Now, let's spice it up a bit. We'll add Data.Maybe.setoid into the mix. Again, because instance arguments do not perform a recursive search, we'll have to define the setoid ourselves:
Maybeℕ-setoid = setoid ℕ-setoid
_≡M_ = Setoid._≈_ Maybeℕ-setoid
I'm going to postulate few stupid things just to demonstrate that Agda indeed picks correct setoids:
postulate
comm : ∀ m n → (m + n) ≡ℕ (n + m)
eq0 : ∀ n → n ≡ℕ 0
eq∅ : just 0 ≡M nothing
lem : ∀ n → just (n + 0) ≡M nothing
lem n = begin
just (n + 0) ≈⟨ just
(begin
n + 0 ≈⟨ comm n 0 ⟩
n ≈⟨ eq0 n ⟩
0 ∎
)⟩
just 0 ≈⟨ eq∅ ⟩
nothing ∎

I figured an alternative to the proposed solution using instance arguments that slightly bends the requirements, but fits my purpose. The major burden in the question was having to explicitly open EqReasoning multiple times and especially having to invent new names for the contained symbols.

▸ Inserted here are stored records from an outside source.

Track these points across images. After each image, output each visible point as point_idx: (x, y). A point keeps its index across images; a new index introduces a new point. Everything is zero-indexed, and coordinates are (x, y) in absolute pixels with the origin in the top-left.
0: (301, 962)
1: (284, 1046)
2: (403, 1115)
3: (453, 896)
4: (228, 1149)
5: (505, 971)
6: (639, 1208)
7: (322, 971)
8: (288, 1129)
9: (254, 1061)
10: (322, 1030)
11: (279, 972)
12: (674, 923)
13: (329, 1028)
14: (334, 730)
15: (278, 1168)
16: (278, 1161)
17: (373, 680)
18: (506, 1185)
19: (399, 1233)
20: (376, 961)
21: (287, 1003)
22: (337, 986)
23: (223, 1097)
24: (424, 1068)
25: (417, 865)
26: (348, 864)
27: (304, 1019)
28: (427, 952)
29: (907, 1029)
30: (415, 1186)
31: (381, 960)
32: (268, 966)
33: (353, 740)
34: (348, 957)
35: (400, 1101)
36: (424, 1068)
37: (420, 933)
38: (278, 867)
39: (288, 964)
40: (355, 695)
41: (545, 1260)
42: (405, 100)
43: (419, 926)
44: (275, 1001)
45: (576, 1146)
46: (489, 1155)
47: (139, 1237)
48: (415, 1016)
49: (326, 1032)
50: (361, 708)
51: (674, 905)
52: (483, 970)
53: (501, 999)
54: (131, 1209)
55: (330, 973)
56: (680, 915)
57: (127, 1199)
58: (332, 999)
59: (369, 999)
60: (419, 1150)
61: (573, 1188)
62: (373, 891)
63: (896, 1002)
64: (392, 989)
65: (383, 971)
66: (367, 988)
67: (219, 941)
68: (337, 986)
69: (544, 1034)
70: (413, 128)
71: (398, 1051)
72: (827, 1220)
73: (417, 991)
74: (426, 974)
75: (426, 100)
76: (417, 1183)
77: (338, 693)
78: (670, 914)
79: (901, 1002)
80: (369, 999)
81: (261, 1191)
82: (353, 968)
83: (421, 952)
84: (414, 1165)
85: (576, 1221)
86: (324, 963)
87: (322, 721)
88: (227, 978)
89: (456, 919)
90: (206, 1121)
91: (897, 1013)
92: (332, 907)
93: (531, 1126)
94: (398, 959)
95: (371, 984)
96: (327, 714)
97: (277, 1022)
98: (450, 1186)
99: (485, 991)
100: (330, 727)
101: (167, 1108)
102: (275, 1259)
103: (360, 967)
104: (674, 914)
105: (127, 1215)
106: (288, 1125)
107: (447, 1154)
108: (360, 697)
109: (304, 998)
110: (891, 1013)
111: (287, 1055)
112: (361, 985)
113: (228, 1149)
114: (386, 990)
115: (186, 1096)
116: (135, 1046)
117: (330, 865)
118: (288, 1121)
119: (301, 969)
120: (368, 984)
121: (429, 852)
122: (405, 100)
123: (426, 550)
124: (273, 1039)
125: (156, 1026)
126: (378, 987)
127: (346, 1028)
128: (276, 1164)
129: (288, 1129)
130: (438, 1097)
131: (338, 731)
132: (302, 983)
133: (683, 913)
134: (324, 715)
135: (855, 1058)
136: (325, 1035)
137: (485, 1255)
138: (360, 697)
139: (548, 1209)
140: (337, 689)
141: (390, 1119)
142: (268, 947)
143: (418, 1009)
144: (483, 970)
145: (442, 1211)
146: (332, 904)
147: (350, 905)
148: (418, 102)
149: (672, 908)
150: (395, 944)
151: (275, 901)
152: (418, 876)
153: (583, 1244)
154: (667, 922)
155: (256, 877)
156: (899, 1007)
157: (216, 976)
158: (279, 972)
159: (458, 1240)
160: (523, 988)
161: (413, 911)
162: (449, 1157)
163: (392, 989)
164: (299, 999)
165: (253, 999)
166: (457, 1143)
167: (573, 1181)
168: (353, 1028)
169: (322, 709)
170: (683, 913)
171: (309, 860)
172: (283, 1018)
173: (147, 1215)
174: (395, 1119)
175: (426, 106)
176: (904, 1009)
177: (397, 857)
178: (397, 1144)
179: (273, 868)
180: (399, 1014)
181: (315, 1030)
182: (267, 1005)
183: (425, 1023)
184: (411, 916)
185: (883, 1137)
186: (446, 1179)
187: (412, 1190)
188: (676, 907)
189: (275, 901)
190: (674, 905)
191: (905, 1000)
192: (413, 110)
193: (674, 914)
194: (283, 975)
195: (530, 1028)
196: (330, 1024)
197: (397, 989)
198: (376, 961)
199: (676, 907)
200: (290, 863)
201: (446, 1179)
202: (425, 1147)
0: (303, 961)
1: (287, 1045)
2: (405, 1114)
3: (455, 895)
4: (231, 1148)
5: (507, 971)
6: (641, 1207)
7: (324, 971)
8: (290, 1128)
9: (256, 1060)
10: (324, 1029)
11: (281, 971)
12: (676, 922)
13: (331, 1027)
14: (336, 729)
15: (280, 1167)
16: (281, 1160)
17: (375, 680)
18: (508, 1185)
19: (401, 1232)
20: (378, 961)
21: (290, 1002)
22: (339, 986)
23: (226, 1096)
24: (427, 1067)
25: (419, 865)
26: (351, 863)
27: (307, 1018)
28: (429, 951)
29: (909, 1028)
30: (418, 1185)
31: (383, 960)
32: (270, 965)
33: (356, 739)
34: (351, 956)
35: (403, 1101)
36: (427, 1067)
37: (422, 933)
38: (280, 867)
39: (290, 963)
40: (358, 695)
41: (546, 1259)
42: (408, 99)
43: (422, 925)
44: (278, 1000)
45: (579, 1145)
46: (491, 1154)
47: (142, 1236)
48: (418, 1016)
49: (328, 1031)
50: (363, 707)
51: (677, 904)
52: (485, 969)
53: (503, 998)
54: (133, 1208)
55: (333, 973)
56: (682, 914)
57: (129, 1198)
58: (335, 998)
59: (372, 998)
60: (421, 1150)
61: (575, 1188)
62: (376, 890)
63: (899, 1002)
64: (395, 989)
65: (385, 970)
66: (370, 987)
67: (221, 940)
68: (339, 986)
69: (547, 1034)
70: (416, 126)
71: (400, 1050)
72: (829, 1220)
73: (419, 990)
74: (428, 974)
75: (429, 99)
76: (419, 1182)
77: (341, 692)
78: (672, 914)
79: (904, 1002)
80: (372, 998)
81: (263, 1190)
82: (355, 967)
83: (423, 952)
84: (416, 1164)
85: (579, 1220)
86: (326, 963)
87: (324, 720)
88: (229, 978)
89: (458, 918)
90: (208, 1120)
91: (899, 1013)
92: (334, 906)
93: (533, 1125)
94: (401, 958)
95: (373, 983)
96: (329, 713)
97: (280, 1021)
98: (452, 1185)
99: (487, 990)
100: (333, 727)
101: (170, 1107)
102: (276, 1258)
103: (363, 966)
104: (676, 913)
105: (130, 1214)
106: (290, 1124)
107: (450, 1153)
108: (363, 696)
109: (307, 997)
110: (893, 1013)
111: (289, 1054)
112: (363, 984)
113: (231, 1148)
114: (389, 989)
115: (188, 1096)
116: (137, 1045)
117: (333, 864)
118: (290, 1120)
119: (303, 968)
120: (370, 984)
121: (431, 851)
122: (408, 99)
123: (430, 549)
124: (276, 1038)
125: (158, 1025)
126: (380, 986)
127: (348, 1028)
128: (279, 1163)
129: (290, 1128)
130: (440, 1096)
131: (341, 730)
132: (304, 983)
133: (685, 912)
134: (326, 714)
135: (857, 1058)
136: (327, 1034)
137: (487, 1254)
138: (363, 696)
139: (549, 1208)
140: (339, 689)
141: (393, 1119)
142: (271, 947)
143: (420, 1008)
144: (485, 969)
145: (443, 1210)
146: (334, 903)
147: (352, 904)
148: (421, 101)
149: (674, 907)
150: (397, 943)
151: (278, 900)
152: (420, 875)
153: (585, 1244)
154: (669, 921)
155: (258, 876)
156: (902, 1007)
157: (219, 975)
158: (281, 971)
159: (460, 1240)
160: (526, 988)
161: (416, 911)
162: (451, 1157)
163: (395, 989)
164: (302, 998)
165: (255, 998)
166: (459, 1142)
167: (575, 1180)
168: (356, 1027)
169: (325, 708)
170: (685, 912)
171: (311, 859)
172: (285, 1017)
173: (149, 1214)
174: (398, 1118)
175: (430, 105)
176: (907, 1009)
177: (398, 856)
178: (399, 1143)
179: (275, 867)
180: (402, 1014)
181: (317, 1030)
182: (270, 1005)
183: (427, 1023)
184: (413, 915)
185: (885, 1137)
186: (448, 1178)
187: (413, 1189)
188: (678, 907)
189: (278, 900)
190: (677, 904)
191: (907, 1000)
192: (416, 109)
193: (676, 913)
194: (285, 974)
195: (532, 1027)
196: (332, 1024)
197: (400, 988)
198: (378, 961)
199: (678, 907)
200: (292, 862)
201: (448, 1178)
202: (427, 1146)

A slight improvement would be to pass the correct Setoid once per relation proof. In other words passing it to begin_ or _∎ somehow. Then we could make the Setoid implicit for all the other functions!

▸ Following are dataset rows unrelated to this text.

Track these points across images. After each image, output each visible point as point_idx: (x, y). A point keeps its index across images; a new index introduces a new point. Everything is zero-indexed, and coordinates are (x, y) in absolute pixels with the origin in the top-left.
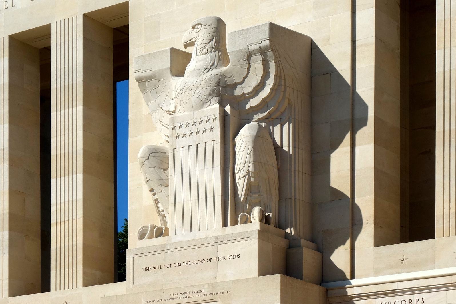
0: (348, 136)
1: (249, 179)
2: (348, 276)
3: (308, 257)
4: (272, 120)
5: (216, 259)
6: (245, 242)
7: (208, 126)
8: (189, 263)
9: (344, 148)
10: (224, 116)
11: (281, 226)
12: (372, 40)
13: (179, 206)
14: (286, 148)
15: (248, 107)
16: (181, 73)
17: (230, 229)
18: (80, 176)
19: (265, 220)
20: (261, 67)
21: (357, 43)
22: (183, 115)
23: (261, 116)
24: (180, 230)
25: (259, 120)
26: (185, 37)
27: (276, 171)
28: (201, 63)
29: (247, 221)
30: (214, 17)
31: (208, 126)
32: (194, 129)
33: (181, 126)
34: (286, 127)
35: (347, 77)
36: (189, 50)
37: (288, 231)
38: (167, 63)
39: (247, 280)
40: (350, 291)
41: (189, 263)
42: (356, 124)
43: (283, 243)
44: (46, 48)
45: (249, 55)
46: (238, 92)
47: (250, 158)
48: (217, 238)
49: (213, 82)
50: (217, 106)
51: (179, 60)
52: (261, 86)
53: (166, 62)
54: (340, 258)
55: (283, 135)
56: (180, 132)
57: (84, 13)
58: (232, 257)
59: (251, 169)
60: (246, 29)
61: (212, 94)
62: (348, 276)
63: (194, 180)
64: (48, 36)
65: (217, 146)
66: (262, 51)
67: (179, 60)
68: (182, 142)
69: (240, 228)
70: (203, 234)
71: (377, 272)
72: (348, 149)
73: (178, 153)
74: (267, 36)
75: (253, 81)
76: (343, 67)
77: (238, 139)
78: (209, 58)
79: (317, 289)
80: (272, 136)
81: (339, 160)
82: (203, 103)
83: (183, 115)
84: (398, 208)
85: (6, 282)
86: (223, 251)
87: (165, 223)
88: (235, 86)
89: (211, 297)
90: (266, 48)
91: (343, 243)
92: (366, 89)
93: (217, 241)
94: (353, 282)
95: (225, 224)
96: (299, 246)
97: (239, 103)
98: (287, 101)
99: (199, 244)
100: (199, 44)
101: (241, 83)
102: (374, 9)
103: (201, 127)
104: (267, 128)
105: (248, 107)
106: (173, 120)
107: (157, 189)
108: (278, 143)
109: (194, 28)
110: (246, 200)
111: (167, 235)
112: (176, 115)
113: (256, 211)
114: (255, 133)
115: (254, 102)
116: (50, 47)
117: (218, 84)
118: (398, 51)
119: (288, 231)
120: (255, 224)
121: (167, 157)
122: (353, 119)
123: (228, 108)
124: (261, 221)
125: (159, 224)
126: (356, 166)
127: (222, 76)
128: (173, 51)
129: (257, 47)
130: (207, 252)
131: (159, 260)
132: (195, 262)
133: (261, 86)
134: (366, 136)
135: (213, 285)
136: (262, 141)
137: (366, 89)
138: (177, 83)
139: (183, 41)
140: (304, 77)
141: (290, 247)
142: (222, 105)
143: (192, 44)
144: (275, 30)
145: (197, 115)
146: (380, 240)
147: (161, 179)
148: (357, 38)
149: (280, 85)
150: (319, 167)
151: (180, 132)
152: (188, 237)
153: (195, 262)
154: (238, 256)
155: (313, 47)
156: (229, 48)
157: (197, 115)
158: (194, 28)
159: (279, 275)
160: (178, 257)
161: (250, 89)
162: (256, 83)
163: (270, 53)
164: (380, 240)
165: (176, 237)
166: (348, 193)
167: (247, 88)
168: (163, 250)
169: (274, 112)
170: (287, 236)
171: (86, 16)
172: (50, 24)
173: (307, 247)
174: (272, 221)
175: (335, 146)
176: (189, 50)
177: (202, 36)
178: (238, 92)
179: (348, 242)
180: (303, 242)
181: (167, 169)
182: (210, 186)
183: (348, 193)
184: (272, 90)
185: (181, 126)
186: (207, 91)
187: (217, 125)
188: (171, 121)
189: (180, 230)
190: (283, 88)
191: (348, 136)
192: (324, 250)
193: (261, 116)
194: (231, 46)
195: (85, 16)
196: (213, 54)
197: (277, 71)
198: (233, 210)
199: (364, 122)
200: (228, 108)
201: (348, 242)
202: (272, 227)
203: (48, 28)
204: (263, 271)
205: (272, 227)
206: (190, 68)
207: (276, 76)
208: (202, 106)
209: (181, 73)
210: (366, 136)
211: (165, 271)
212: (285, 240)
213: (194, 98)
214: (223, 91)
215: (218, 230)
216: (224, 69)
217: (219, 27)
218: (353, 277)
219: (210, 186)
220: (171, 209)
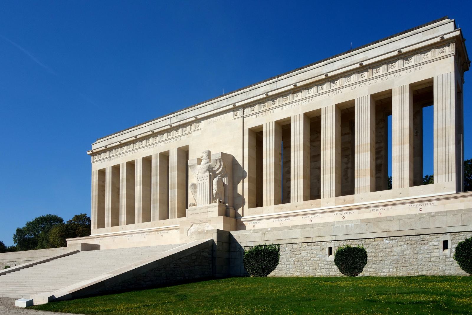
0: (242, 180)
1: (216, 191)
2: (242, 216)
3: (231, 211)
4: (222, 176)
5: (208, 212)
6: (215, 208)
7: (206, 178)
8: (201, 213)
9: (241, 183)
10: (210, 176)
11: (224, 203)
12: (248, 156)
13: (199, 198)
14: (226, 184)
15: (216, 173)
16: (200, 165)
17: (211, 204)
18: (177, 189)
19: (220, 202)
20: (219, 163)
21: (244, 157)
22: (200, 175)
23: (219, 175)
24: (199, 204)
25: (219, 176)
26: (201, 156)
27: (223, 190)
28: (204, 162)
29: (216, 202)
30: (207, 151)
31: (206, 178)
32: (203, 179)
33: (199, 178)
34: (226, 178)
35: (242, 165)
36: (202, 158)
37: (226, 204)
38: (196, 162)
39: (215, 217)
40: (242, 220)
41: (201, 213)
42: (244, 177)
43: (225, 208)
44: (289, 124)
45: (216, 160)
46: (214, 169)
47: (216, 186)
48: (208, 206)
49: (207, 167)
50: (208, 173)
51: (199, 161)
52: (219, 168)
53: (196, 162)
54: (240, 211)
55: (225, 180)
56: (199, 179)
57: (305, 112)
58: (211, 212)
59: (216, 189)
60: (216, 154)
61: (207, 170)
62: (242, 216)
63: (203, 192)
64: (290, 120)
65: (208, 183)
66: (219, 159)
67: (199, 161)
68: (200, 182)
69: (214, 204)
70: (205, 206)
71: (249, 215)
72: (242, 184)
73: (199, 185)
74: (220, 156)
75: (217, 167)
76: (240, 163)
77: (213, 181)
78: (206, 161)
79: (234, 220)
80: (222, 180)
81: (240, 186)
82: (205, 172)
83: (200, 175)
84: (255, 198)
85: (158, 216)
86: (209, 210)
87: (196, 202)
88: (213, 168)
89: (206, 222)
90: (220, 159)
91: (241, 208)
92: (246, 169)
93: (208, 207)
94: (243, 217)
95: (210, 203)
96: (229, 209)
97: (214, 172)
98: (226, 172)
99: (204, 208)
100: (204, 157)
101: (214, 167)
102: (248, 148)
103: (204, 178)
104: (221, 178)
105: (216, 173)
106: (197, 176)
107: (194, 194)
108: (224, 182)
109: (203, 153)
110: (216, 197)
111: (196, 206)
112: (198, 175)
113: (218, 200)
114: (217, 180)
115: (218, 172)
116: (321, 116)
117: (208, 168)
118: (255, 158)
119: (226, 204)
120: (217, 203)
121: (196, 186)
122: (243, 176)
123: (211, 174)
124: (219, 202)
125: (195, 203)
126: (244, 188)
127: (210, 165)
128: (198, 159)
129: (218, 158)
130: (205, 210)
131: (194, 212)
132: (203, 213)
133: (219, 168)
134: (246, 180)
135: (207, 219)
136: (219, 182)
137: (246, 169)
138: (199, 167)
139: (200, 156)
140: (231, 165)
141: (227, 209)
142: (209, 173)
143: (203, 157)
144: (222, 154)
145: (204, 175)
146: (250, 207)
147: (195, 191)
148: (244, 155)
149: (224, 168)
150: (235, 188)
151: (199, 179)
152: (201, 206)
153: (203, 213)
154: (213, 211)
155: (233, 157)
156: (212, 159)
157: (204, 175)
158: (203, 153)
159: (223, 216)
160: (198, 211)
161: (217, 169)
162: (218, 167)
163: (221, 160)
164: (250, 207)
165: (198, 206)
166: (242, 195)
167: (216, 168)
168: (195, 209)
169: (223, 174)
170: (226, 206)
171: (178, 148)
172: (354, 100)
173: (231, 209)
174: (222, 202)
175: (238, 183)
176: (202, 158)
177: (205, 155)
178: (214, 169)
179: (242, 207)
180: (230, 207)
181: (196, 189)
182: (206, 193)
183: (242, 195)
184: (222, 169)
185: (199, 178)
186: (206, 169)
187: (208, 178)
188: (198, 176)
189: (199, 204)
190: (225, 168)
191: (242, 180)
192: (236, 209)
193: (219, 175)
194: (213, 158)
195: (178, 148)
196: (207, 160)
197: (223, 164)
198: (212, 199)
199: (246, 177)
200: (211, 174)
201: (242, 207)
202: (222, 204)
203: (354, 100)
204: (219, 215)
205: (222, 204)
206: (202, 163)
207: (223, 165)
208: (205, 173)
209: (200, 165)
210: (246, 180)
211: (196, 215)
212: (225, 207)
213: (203, 171)
214: (210, 169)
215: (208, 205)
216: (210, 163)
217: (209, 153)
218: (243, 216)
219: (206, 193)
220: (197, 199)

import Relation.Binary.EqReasoning as EqR
import Relation.Binary using (Setoid)
module ExplicitEqR where
infix 1 begin⟨_⟩_
infixr 2 _≈⟨_⟩_ _≡⟨_⟩_
infix 2 _∎
begin⟨_⟩_ : ∀ {c l} (X : Setoid c l) → {x y : Setoid.Carrier X} → EqR._IsRelatedTo_ X x y → Setoid._≈_ X x y
begin⟨_⟩_ X p = EqR.begin_ X p
_∎ : ∀ {c l} {X : Setoid c l} → (x : Setoid.Carrier X) → EqR._IsRelatedTo_ X x x
_∎ {X = X} = EqR._∎ X
_≈⟨_⟩_ : ∀ {c l} {X : Setoid c l} → (x : Setoid.Carrier X) → {y z : Setoid.Carrier X} → Setoid._≈_ X x y → EqR._IsRelatedTo_ X y z → EqR._IsRelatedTo_ X x z
_≈⟨_⟩_ {X = X} = EqR._≈⟨_⟩_ X
_≡⟨_⟩_ : ∀ {c l} {X : Setoid c l} → (x : Setoid.Carrier X) → {y z : Setoid.Carrier X} → x ≡ y → EqR._IsRelatedTo_ X y z → EqR._IsRelatedTo_ X x z
_≡⟨_⟩_ {X = X} = EqR._≡⟨_⟩_ X
Reusing the nice example from Vitus answer, we can write it:
lem : ∀ n → just (n + 0) ≡M nothing
lem n = begin⟨ Data.Maybe.setoid ℕ-setoid ⟩
just (n + 0) ≈⟨ just
(begin⟨ ℕ-setoid ⟩
n + 0 ≈⟨ comm n 0 ⟩
n ≈⟨ eq0 n ⟩
0 ∎
)⟩
just 0 ≈⟨ eq∅ ⟩
nothing ∎
where open ExplicitEqR
One still has to mention the Setoids in use, to avoid the use of instance arguments as presented by Vitus. However the technique makes it significantly more convenient.